Sen. Jay Rockefeller (D-WV) doesn’t want consumers caught in the cross-fire between hardball-playing video programmers and distributors, and is going to use his chairmanship of the Senate Commerce Committee to delve into the matter. NAB’s Gordon Smith will be at the witness table.
Rockefeller said it is a follow-up to the Committee’s April “Future of Video” hearing. He’s calling it “The Cable Act at 20,” and has it on the schedule for Tuesday 7/24/12 at 2:30PM.
“Two decades ago, we passed the Cable Act to empower consumers and provide them with expanded choices at lower rates,” said Rockefeller. “Our hearing in April demonstrated just how much has changed in the past twenty years. But our goals for protecting consumers have not. We can’t look to the future of video without evaluating the Cable Act’s impact on the modern television marketplace and whether the legislation has achieved Congress’ goals. In particular, I want to take a close look at how we make sure that consumers do not continue to get caught in the crossfire in programming disputes, facing dark screens and losing access to news, sports, and other entertainment programming.”

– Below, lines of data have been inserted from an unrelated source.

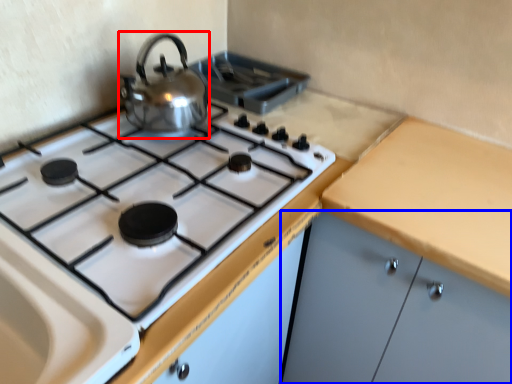
Question: Among these objects, which one is nearest to the camera, kitchen appliance (highlighted by a red box) or cabinetry (highlighted by a blue box)?

Choices:
 (A) kitchen appliance
 (B) cabinetry

Answer: (B)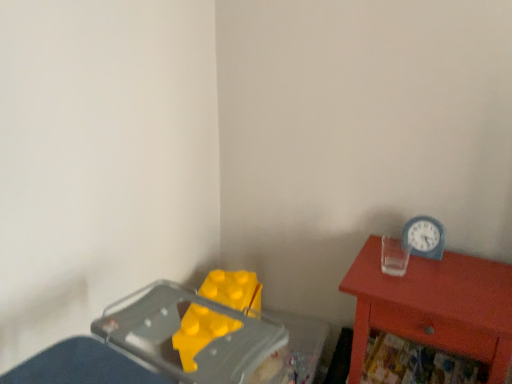
Locate an element on the screen. The image size is (512, 384). vacant space that is to the left of blue plastic clock at upper right is located at coordinates (382, 259).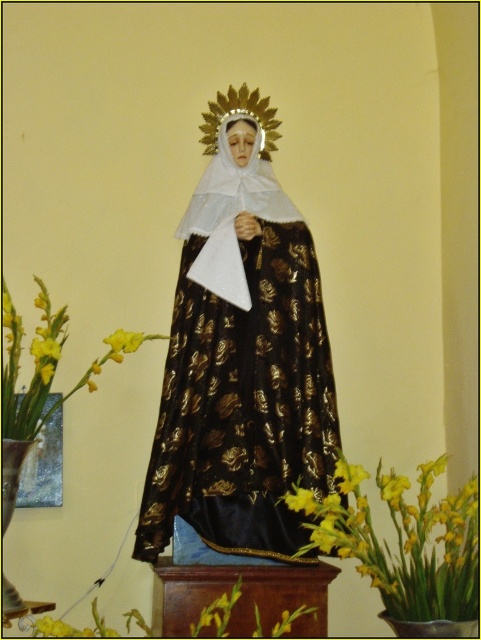
This screenshot has height=640, width=481. What do you see at coordinates (349, 476) in the screenshot?
I see `yellow matte flower at center` at bounding box center [349, 476].

Measure the distance between yellow matte flower at center and yellow matte flower at lower center.

A distance of 3.71 inches exists between yellow matte flower at center and yellow matte flower at lower center.

Where is `yellow matte flower at center`? yellow matte flower at center is located at coordinates (349, 476).

Is point (326, 435) farther from viewer compared to point (290, 493)?

Yes.

What do you see at coordinates (241, 355) in the screenshot?
I see `shiny gold fabric statue at center` at bounding box center [241, 355].

At what (x,y) coordinates should I click in order to perform the action: click on shiny gold fabric statue at center. Please return your answer as a coordinate pair (x, y). Looking at the image, I should click on (241, 355).

Is point (380, 477) positioned before point (307, 504)?

No, it is behind (307, 504).

Is point (428, 566) more distant than point (303, 502)?

Yes, it is behind point (303, 502).

The image size is (481, 640). What do you see at coordinates (407, 545) in the screenshot?
I see `yellow glossy flowers at lower right` at bounding box center [407, 545].

Where is `yellow glossy flowers at lower right`? This screenshot has height=640, width=481. yellow glossy flowers at lower right is located at coordinates (407, 545).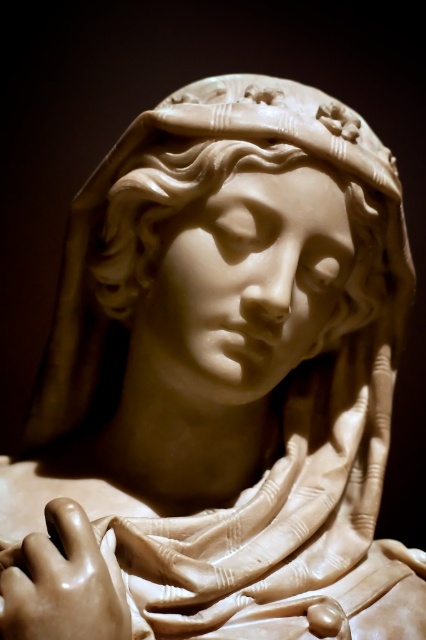
Between matte white sculpture at center and matte beige hand at lower left, which one is positioned lower?

matte beige hand at lower left is below.

Does matte white sculpture at center have a lesser width compared to matte beige hand at lower left?

No, matte white sculpture at center is not thinner than matte beige hand at lower left.

Does point (319, 109) come behind point (78, 504)?

Yes, it is behind point (78, 504).

This screenshot has height=640, width=426. In order to click on matte white sculpture at center in this screenshot , I will do `click(247, 170)`.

* Melinda Witmer, Executive Vice President & Chief Video and Content Officer, Time Warner Cable
* Colleen Abdoulah, CEO and Chairwoman of the Board, WOW! Internet, Cable, and Phone
* Martin Franks, Executive Vice President for Planning, Policy and Government Affairs, CBS Corporation
* Gordon Smith, President and Chief Executive Officer, National Association of Broadcasters
* Mark Cooper, Director of Research, Consumer Federation of America
* Preston Padden, Adjunct Professor of Law, University of Colorado School of Law
RBR-TVBR observation: Broadcasters should be very happy with this witness list, with the head of the NAB, a top exec from CBS. Also, there is a cable exec and an internet programmer and a consumer advocate.
Interesting who is not invited: Not a single provider of basic cable programming, even though they account for over 90% of the money paid by MVPDs for retransmission rights. For the record, the satellite industry is not represented either, although in many ways their concerns mirror those of their cable competitors.
The wild card is Preston Padden, who we associate with ABC, which is involved in cable and broadcast. To make it even wilder, Padden is presented here as an academic.
An office from Viacom, currently in a huge battle over retrans with DirecTV, would be of interest, wouldn’t it?
At any rate, we hope Mr. Smith is loaded with information supporting the fact that for less than 10% of the cash, broadcasters provide over 90% of the top rated programs and an even higher percentage of the total local programming provided on a typical MVPD.